Exercise details: Transcribe the entries below with complete accuracy, excluding the pictures.

Data provided:
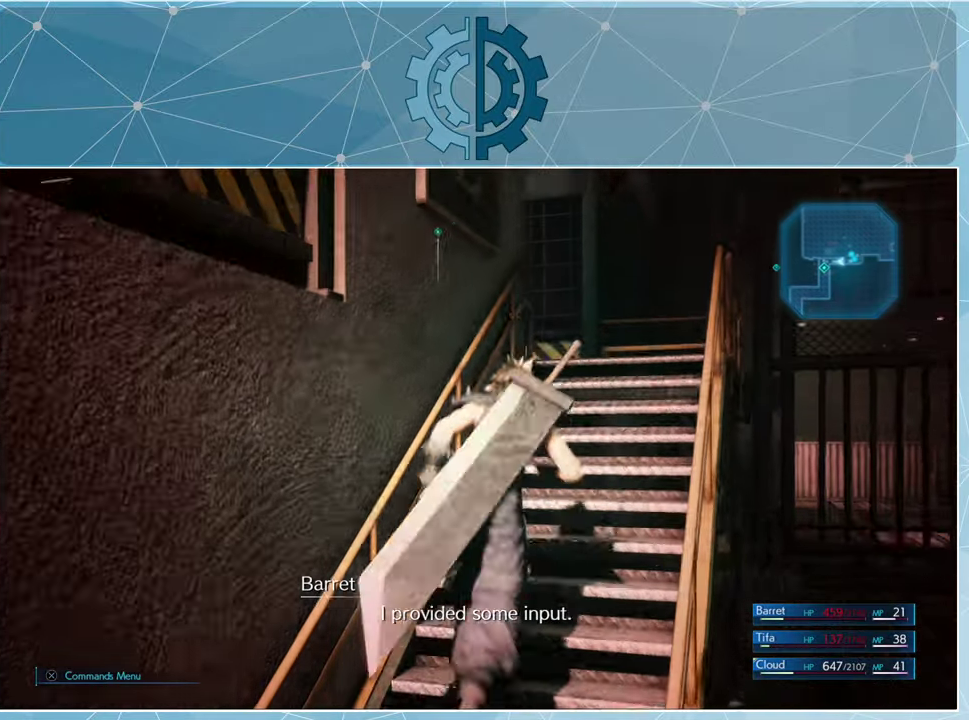
{"buttons": [], "left_stick": "up", "right_stick": "center", "events": [[167, "right_stick", "left"], [500, "right_stick", "center"]]}
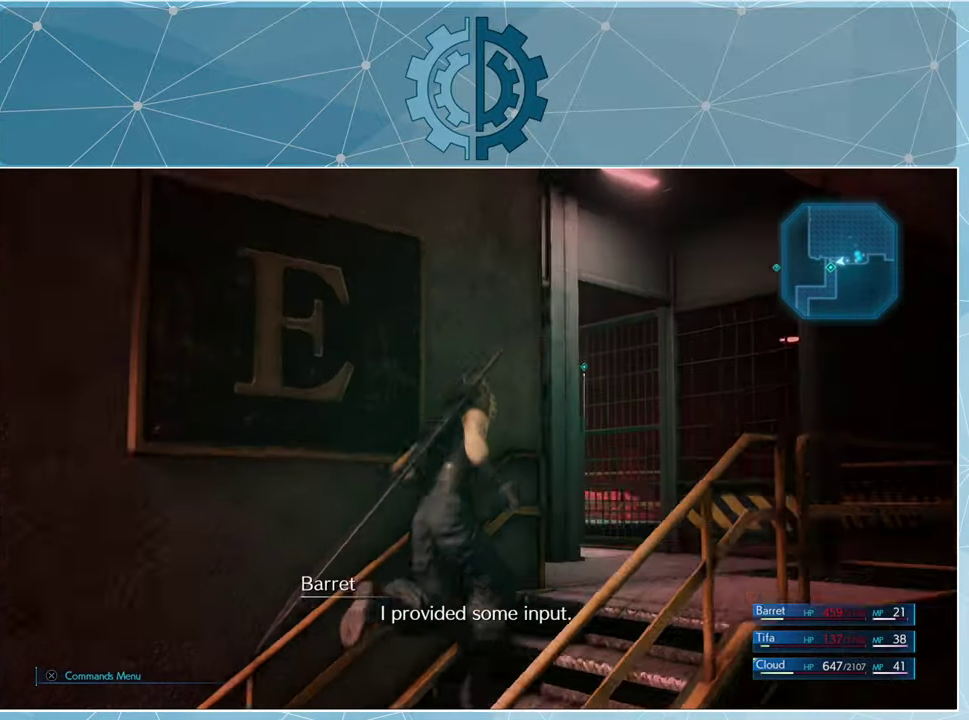
{"buttons": [], "left_stick": "up", "right_stick": "center", "events": [[100, "right_stick", "left"], [367, "right_stick", "center"]]}
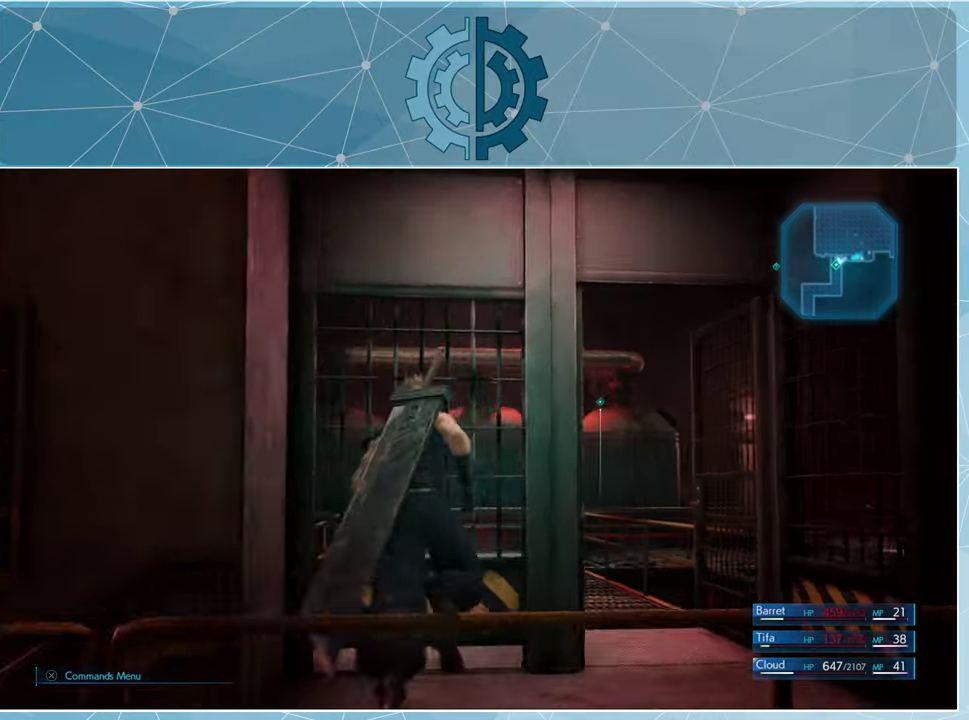
{"buttons": [], "left_stick": "up-right", "right_stick": "down-left", "events": [[167, "left_stick", "up-right"], [400, "left_stick", "right"], [467, "right_stick", "down-left"], [500, "left_stick", "up-right"]]}
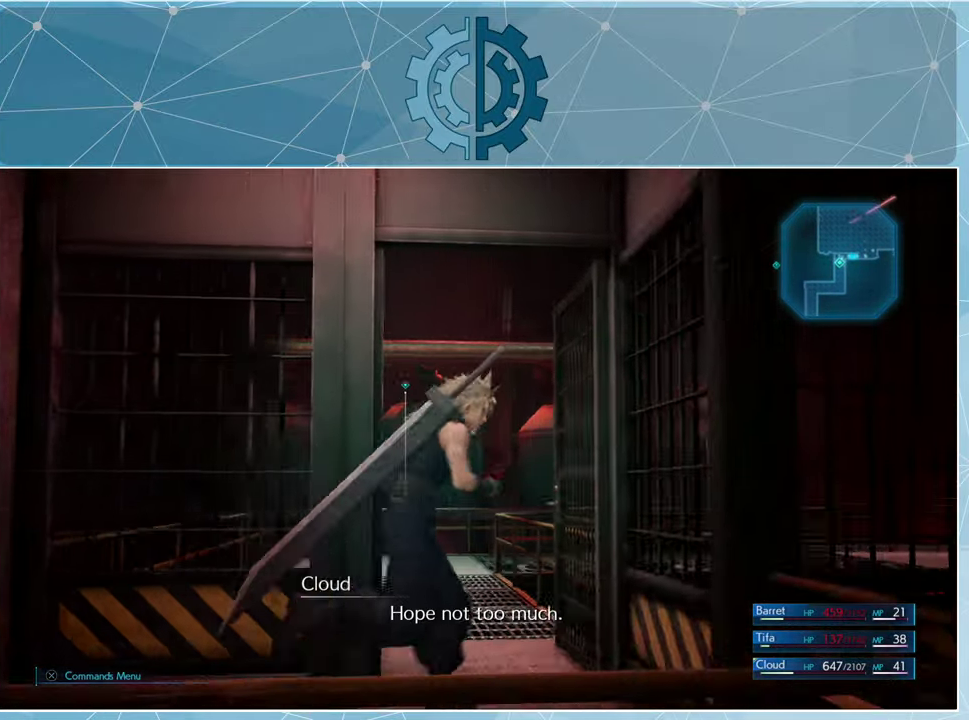
{"buttons": [], "left_stick": "center", "right_stick": "center", "events": [[67, "left_stick", "up"], [167, "right_stick", "center"], [500, "left_stick", "center"]]}
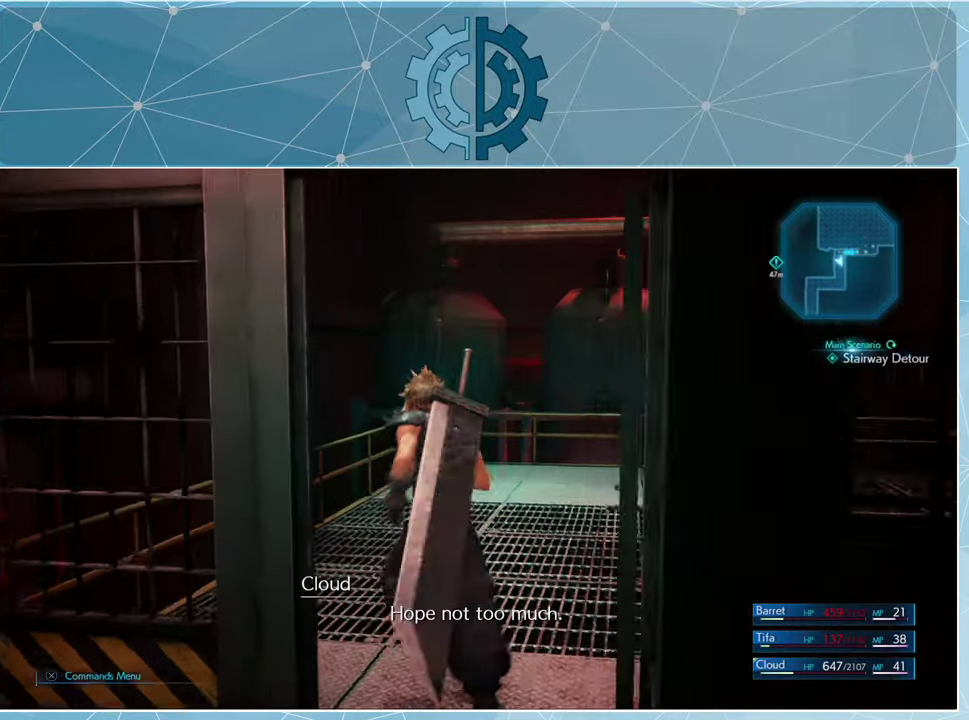
{"buttons": [], "left_stick": "center", "right_stick": "center", "events": []}
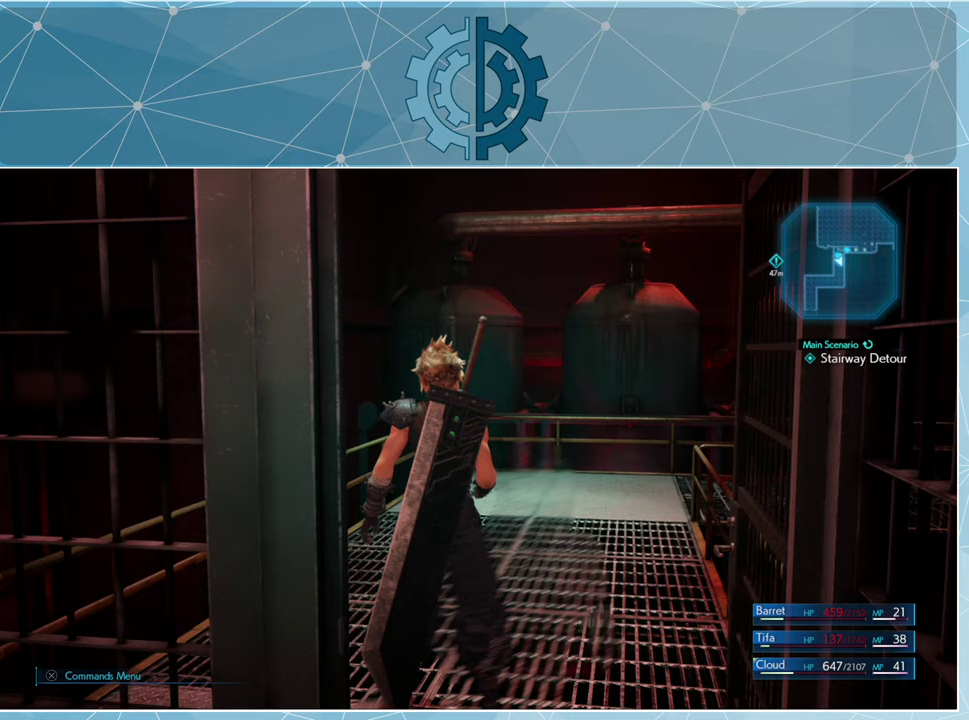
{"buttons": [], "left_stick": "center", "right_stick": "center", "events": []}
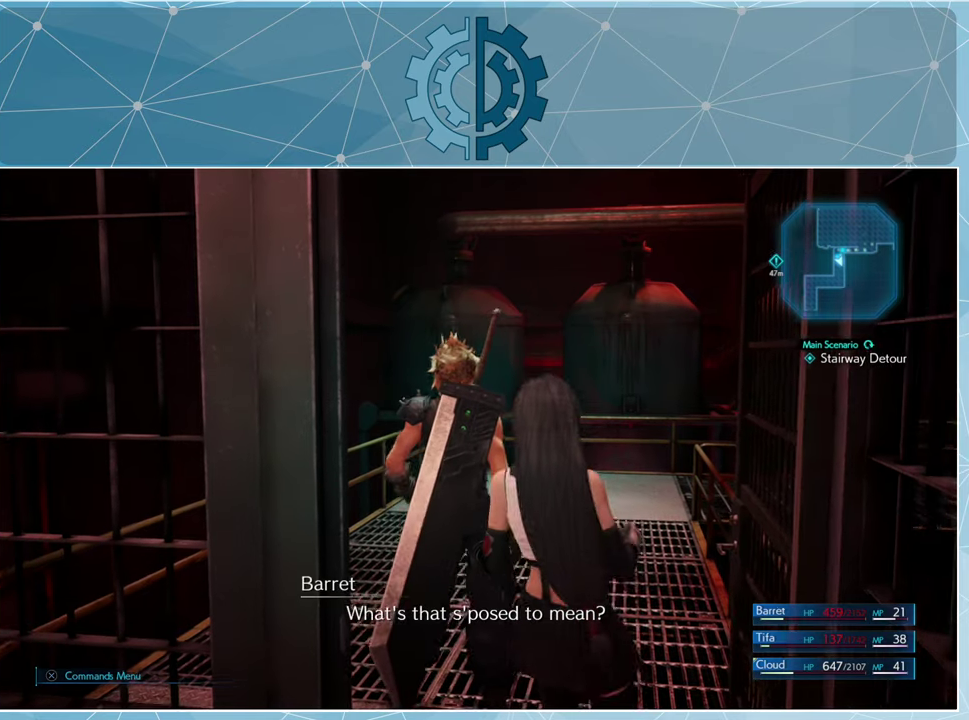
{"buttons": [], "left_stick": "center", "right_stick": "center", "events": [[133, "START", "down"], [267, "START", "up"]]}
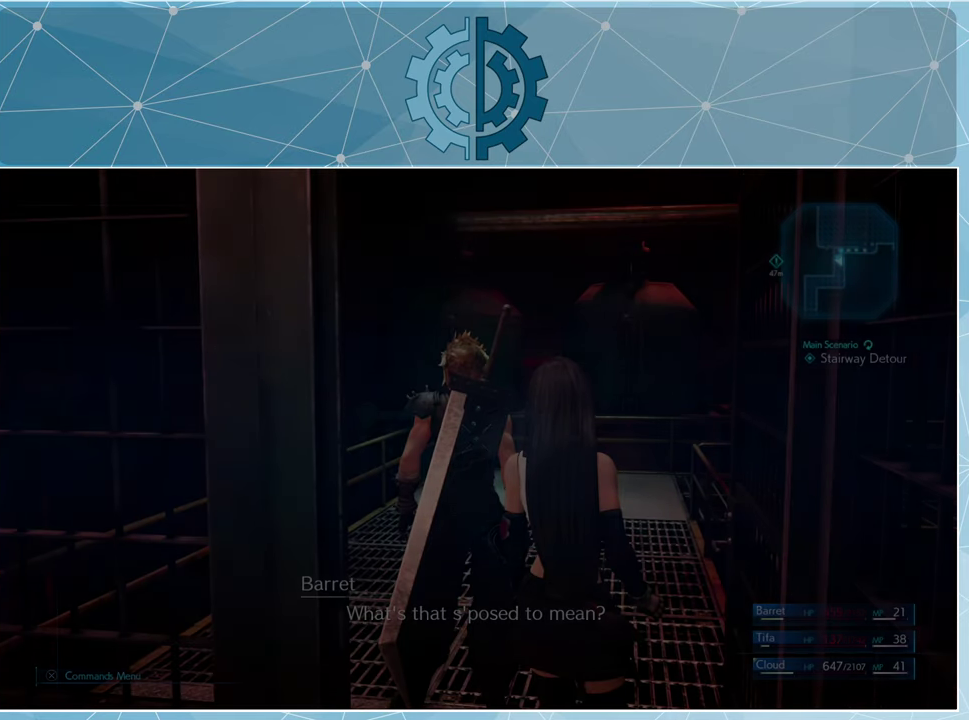
{"buttons": [], "left_stick": "center", "right_stick": "center", "events": []}
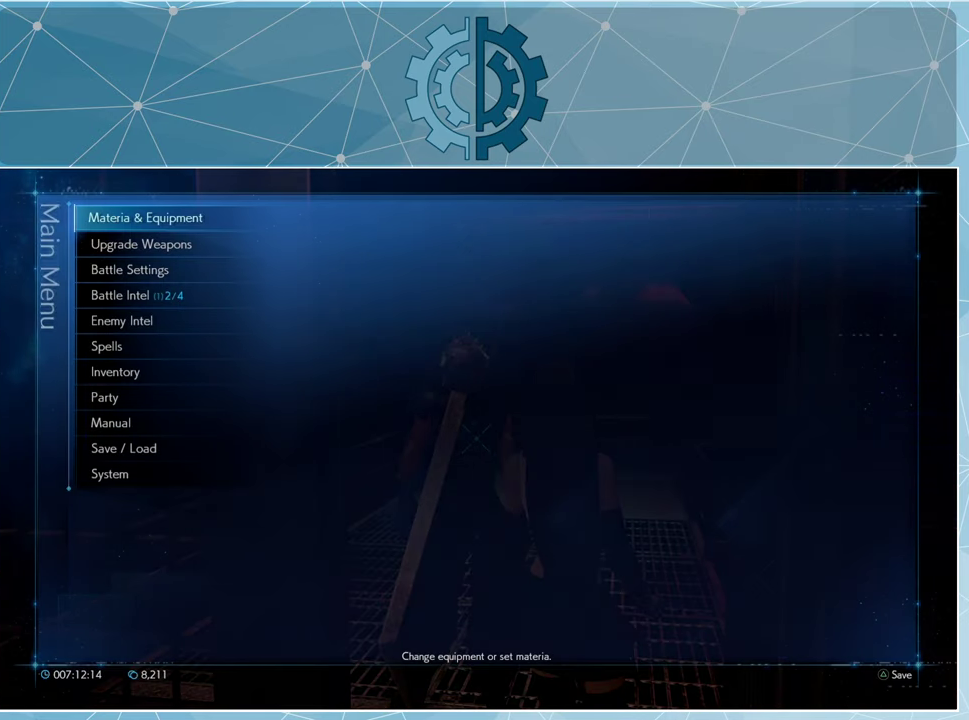
{"buttons": [], "left_stick": "center", "right_stick": "center", "events": []}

Finished exercise:
{"buttons": [], "left_stick": "up", "right_stick": "center", "events": [[167, "right_stick", "left"], [500, "right_stick", "center"]]}
{"buttons": [], "left_stick": "up", "right_stick": "center", "events": [[100, "right_stick", "left"], [367, "right_stick", "center"]]}
{"buttons": [], "left_stick": "up-right", "right_stick": "down-left", "events": [[167, "left_stick", "up-right"], [400, "left_stick", "right"], [467, "right_stick", "down-left"], [500, "left_stick", "up-right"]]}
{"buttons": [], "left_stick": "center", "right_stick": "center", "events": [[67, "left_stick", "up"], [167, "right_stick", "center"], [500, "left_stick", "center"]]}
{"buttons": [], "left_stick": "center", "right_stick": "center", "events": []}
{"buttons": [], "left_stick": "center", "right_stick": "center", "events": []}
{"buttons": [], "left_stick": "center", "right_stick": "center", "events": [[133, "START", "down"], [267, "START", "up"]]}
{"buttons": [], "left_stick": "center", "right_stick": "center", "events": []}
{"buttons": [], "left_stick": "center", "right_stick": "center", "events": []}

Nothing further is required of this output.